··· MATERIAL FOR THIS EXERCISE ···

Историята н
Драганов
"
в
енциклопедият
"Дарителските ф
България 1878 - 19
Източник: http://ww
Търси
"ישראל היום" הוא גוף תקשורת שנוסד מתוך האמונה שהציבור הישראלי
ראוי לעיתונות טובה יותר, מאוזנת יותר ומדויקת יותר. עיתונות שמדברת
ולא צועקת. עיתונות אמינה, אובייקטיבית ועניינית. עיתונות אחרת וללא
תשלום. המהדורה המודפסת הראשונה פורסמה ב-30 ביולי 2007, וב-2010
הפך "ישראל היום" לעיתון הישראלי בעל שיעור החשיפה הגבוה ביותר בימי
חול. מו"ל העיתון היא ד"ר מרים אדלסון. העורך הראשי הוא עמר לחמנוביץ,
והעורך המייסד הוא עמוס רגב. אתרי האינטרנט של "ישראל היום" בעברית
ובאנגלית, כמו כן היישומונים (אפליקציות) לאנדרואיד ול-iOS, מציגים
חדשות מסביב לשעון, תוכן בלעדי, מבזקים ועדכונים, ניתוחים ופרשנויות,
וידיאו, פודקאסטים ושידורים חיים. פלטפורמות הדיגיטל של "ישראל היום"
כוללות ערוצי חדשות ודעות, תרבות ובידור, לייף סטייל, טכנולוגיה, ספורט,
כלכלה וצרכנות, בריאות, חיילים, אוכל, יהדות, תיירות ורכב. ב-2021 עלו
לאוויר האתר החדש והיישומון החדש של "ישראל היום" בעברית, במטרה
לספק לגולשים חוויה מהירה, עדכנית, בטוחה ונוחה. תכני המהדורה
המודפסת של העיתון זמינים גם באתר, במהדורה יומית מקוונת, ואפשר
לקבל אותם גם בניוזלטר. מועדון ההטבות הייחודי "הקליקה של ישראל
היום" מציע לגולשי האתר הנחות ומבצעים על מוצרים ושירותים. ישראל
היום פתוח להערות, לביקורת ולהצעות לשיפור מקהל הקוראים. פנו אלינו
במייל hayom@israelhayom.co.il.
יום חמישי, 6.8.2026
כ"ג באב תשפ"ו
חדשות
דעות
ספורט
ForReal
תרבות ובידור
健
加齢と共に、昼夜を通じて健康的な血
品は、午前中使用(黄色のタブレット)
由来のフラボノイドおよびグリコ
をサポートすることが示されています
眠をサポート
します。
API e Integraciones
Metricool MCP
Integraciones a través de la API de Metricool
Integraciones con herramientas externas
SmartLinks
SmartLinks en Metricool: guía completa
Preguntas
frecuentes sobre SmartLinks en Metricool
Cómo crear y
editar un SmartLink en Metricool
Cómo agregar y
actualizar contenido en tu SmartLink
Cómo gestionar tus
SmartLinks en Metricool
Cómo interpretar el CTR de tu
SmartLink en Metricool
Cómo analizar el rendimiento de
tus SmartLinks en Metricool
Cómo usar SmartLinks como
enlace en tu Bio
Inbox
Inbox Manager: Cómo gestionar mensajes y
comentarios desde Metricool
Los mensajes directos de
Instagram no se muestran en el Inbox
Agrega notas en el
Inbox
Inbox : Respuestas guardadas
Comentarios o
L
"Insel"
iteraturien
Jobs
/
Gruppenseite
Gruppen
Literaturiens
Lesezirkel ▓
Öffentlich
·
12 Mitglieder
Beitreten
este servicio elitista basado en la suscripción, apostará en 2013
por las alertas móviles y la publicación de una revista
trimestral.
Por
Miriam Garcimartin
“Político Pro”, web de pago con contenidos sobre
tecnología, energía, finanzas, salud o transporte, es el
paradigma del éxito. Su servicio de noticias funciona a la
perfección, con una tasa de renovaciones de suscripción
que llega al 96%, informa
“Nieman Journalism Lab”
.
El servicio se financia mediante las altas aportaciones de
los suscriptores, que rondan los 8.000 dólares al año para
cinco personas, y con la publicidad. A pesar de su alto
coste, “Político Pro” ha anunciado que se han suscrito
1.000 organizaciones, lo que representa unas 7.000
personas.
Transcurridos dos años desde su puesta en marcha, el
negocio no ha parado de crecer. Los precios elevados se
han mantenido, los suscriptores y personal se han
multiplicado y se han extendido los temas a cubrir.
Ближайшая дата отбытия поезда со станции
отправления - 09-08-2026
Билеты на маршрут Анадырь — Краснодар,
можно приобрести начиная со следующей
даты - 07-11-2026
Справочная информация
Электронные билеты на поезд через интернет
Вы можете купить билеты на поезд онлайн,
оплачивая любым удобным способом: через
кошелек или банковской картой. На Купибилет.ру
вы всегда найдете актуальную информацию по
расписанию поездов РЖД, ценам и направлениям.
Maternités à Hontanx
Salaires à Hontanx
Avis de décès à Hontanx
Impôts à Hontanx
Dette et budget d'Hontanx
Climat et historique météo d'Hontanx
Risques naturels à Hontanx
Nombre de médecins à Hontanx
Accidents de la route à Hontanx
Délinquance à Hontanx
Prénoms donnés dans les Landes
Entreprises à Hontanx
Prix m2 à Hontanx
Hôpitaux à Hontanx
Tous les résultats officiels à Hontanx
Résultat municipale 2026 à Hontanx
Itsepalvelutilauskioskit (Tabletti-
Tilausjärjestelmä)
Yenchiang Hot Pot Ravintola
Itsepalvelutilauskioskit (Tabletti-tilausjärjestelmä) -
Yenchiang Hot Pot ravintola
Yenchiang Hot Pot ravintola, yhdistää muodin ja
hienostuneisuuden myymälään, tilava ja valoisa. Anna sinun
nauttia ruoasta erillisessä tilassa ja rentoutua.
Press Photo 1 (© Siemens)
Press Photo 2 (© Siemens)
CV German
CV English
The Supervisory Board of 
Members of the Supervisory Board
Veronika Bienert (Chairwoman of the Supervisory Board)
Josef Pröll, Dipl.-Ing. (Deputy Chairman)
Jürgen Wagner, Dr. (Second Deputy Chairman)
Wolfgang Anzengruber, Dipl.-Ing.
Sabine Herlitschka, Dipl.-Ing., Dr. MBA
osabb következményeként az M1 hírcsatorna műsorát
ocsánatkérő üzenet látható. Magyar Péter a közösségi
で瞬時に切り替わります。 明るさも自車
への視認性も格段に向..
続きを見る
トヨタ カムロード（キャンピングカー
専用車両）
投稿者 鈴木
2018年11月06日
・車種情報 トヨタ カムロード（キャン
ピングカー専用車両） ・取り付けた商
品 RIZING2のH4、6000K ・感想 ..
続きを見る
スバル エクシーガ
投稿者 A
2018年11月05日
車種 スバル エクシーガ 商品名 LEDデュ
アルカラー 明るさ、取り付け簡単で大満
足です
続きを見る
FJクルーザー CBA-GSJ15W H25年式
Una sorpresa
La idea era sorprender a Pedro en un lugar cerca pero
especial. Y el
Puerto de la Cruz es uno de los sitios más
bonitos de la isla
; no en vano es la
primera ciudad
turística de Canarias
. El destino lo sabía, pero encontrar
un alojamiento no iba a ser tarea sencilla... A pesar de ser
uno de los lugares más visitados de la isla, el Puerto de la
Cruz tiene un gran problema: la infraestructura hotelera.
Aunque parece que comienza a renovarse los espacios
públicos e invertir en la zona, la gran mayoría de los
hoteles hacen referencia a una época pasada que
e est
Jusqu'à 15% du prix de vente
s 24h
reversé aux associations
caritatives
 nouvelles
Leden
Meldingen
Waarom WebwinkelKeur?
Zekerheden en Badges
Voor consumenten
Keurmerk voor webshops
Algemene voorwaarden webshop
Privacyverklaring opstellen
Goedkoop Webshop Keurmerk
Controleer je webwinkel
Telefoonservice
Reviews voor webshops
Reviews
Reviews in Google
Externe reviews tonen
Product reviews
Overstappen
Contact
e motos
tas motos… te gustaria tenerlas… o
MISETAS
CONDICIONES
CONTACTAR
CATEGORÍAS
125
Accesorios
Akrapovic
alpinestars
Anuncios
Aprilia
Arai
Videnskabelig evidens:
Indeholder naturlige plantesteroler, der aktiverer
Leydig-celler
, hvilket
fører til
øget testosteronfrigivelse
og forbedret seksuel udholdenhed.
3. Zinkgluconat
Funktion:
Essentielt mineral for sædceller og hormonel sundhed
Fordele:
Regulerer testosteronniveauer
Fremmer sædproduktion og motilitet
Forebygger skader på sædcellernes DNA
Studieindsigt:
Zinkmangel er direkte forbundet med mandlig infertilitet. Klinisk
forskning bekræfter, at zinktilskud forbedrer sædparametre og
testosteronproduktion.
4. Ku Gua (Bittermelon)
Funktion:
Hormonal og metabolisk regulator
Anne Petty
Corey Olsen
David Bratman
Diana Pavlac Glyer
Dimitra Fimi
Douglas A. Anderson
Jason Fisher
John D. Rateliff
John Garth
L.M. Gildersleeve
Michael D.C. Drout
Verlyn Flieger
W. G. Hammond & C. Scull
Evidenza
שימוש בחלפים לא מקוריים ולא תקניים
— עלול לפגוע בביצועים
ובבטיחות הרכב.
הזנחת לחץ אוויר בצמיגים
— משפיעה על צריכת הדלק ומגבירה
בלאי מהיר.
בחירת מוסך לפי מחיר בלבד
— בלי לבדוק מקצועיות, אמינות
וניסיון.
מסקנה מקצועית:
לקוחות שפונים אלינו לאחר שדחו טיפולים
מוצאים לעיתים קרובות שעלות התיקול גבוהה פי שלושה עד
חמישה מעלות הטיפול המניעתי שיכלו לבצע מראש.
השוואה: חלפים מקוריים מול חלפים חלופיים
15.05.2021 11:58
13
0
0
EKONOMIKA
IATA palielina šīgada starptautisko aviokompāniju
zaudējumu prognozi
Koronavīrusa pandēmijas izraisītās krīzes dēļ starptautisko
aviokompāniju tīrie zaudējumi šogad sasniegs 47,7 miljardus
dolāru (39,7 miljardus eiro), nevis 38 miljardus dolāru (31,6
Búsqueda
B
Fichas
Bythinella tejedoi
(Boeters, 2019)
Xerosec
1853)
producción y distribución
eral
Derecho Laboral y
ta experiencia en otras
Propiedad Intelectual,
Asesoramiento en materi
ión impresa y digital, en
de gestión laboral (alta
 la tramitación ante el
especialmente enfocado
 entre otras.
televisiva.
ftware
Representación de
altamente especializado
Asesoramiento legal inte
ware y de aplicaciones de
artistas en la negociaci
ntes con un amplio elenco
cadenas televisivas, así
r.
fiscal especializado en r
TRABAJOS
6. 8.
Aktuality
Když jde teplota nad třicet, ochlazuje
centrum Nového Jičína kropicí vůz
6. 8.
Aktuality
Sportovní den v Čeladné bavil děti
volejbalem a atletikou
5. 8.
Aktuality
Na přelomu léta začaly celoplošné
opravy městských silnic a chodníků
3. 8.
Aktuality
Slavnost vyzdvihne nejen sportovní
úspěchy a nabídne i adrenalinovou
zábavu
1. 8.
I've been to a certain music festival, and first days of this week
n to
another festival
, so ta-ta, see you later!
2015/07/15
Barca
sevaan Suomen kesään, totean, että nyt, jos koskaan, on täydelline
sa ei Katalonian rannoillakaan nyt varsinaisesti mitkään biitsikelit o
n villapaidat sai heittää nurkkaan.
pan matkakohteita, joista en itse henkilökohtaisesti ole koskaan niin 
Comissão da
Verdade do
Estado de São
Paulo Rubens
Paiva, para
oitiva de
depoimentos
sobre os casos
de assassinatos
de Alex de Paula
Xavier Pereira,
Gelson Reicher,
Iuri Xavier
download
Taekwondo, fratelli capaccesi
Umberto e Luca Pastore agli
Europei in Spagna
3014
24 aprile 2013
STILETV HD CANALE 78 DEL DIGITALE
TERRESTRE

···

• PROBLEM DETAILS: From the data above, reproduce word for word the lines running from the line with "הגבוה ביותר בימי" to the line with "חדשות מסביב לשעון, תוכן", ends included.

• RESPONSE TO THE TASK:
הפך "ישראל היום" לעיתון הישראלי בעל שיעור החשיפה הגבוה ביותר בימי
חול. מו"ל העיתון היא ד"ר מרים אדלסון. העורך הראשי הוא עמר לחמנוביץ,
והעורך המייסד הוא עמוס רגב. אתרי האינטרנט של "ישראל היום" בעברית
ובאנגלית, כמו כן היישומונים (אפליקציות) לאנדרואיד ול-iOS, מציגים
חדשות מסביב לשעון, תוכן בלעדי, מבזקים ועדכונים, ניתוחים ופרשנויות,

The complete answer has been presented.